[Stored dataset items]
■ ■ ■ ■

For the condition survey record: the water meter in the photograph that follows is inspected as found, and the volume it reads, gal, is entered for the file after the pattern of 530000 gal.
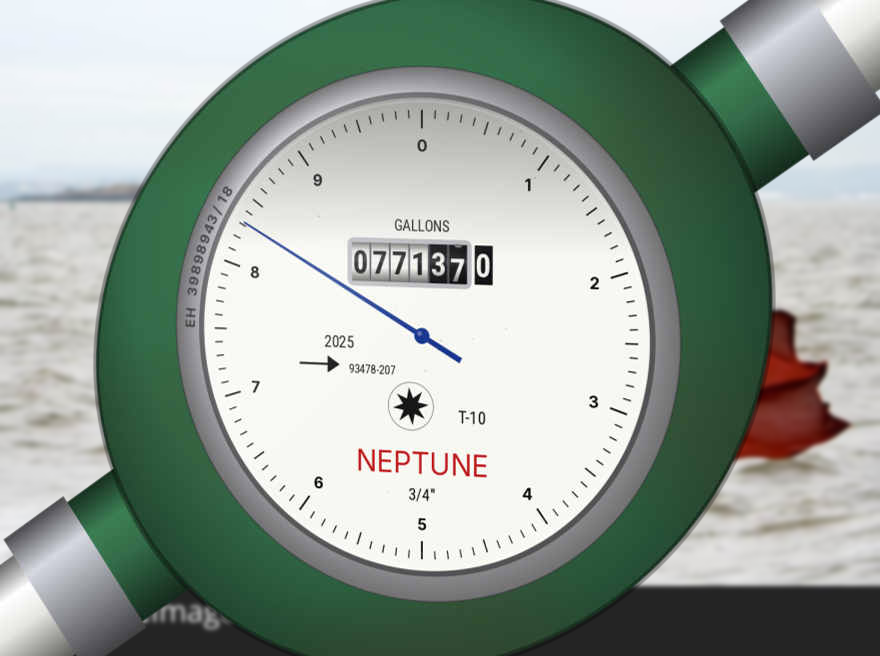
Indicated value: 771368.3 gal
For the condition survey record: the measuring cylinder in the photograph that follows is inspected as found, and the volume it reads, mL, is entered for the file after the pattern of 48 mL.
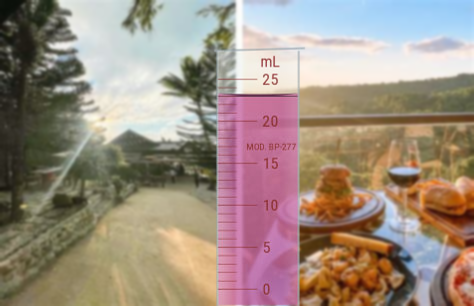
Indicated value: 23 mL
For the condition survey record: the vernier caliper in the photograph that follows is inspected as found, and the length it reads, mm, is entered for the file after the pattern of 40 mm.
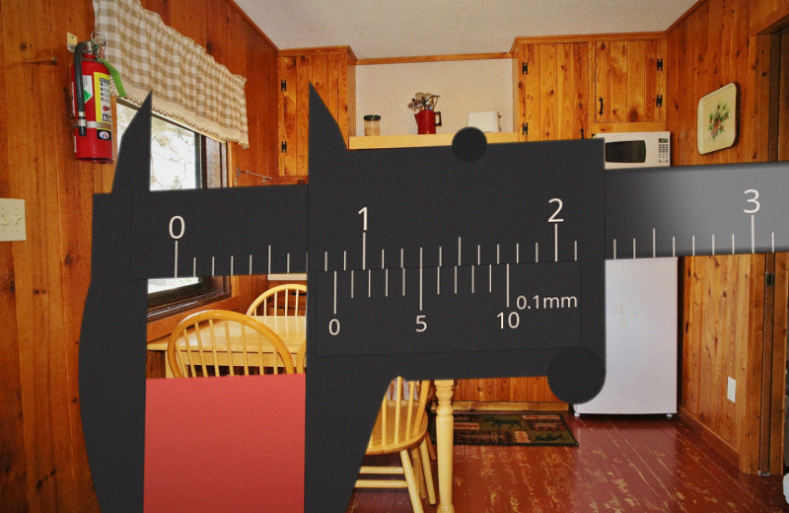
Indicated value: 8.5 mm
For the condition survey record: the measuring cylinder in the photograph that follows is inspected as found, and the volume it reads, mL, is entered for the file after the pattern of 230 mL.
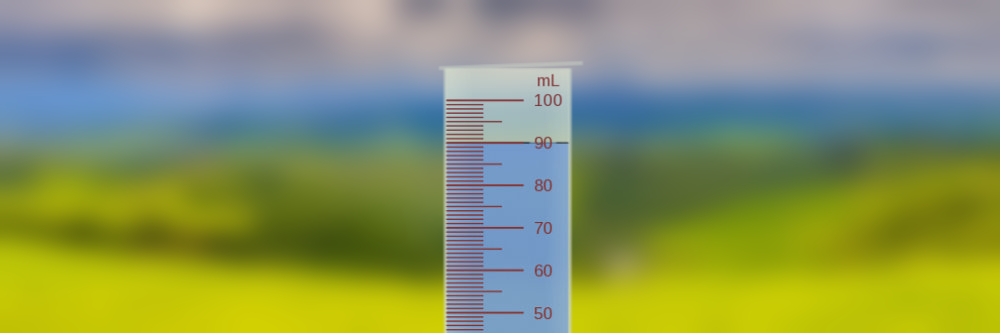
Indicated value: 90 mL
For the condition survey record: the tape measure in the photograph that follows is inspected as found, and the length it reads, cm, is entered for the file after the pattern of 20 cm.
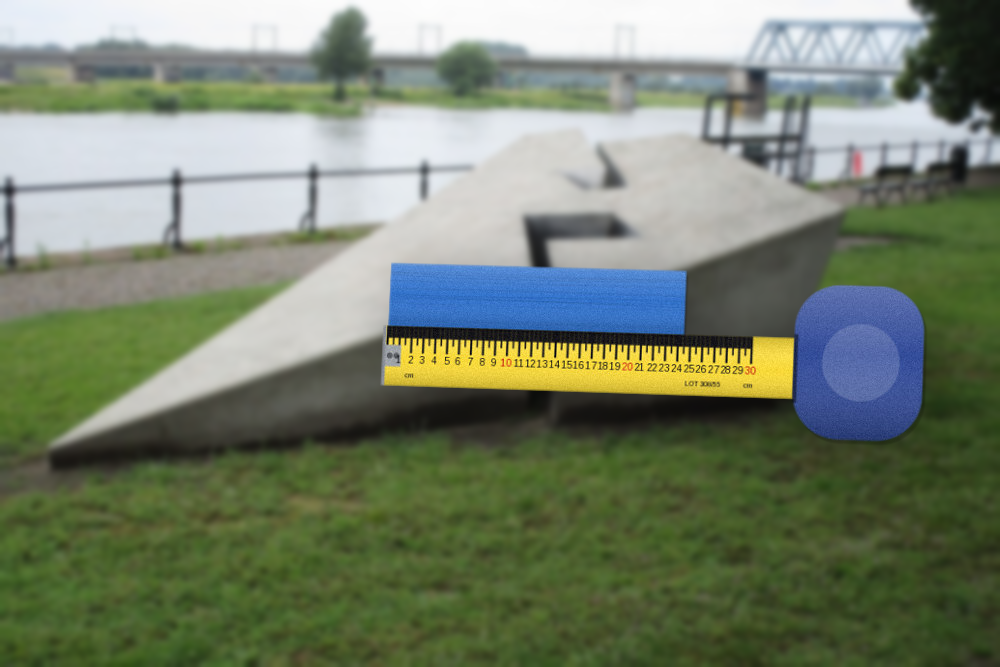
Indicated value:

■ ■ ■ ■

Directions => Return the lines above word for word, leaving out the pictures.

Answer space =>
For the condition survey record: the water meter in the photograph that follows is inspected as found, and the volume it reads, gal, is entered for the file after the pattern of 530000 gal.
Indicated value: 771368.3 gal
For the condition survey record: the measuring cylinder in the photograph that follows is inspected as found, and the volume it reads, mL, is entered for the file after the pattern of 48 mL.
Indicated value: 23 mL
For the condition survey record: the vernier caliper in the photograph that follows is inspected as found, and the length it reads, mm, is entered for the file after the pattern of 40 mm.
Indicated value: 8.5 mm
For the condition survey record: the measuring cylinder in the photograph that follows is inspected as found, and the volume it reads, mL, is entered for the file after the pattern of 230 mL.
Indicated value: 90 mL
For the condition survey record: the tape measure in the photograph that follows is inspected as found, and the length it reads, cm, is entered for the file after the pattern of 20 cm.
Indicated value:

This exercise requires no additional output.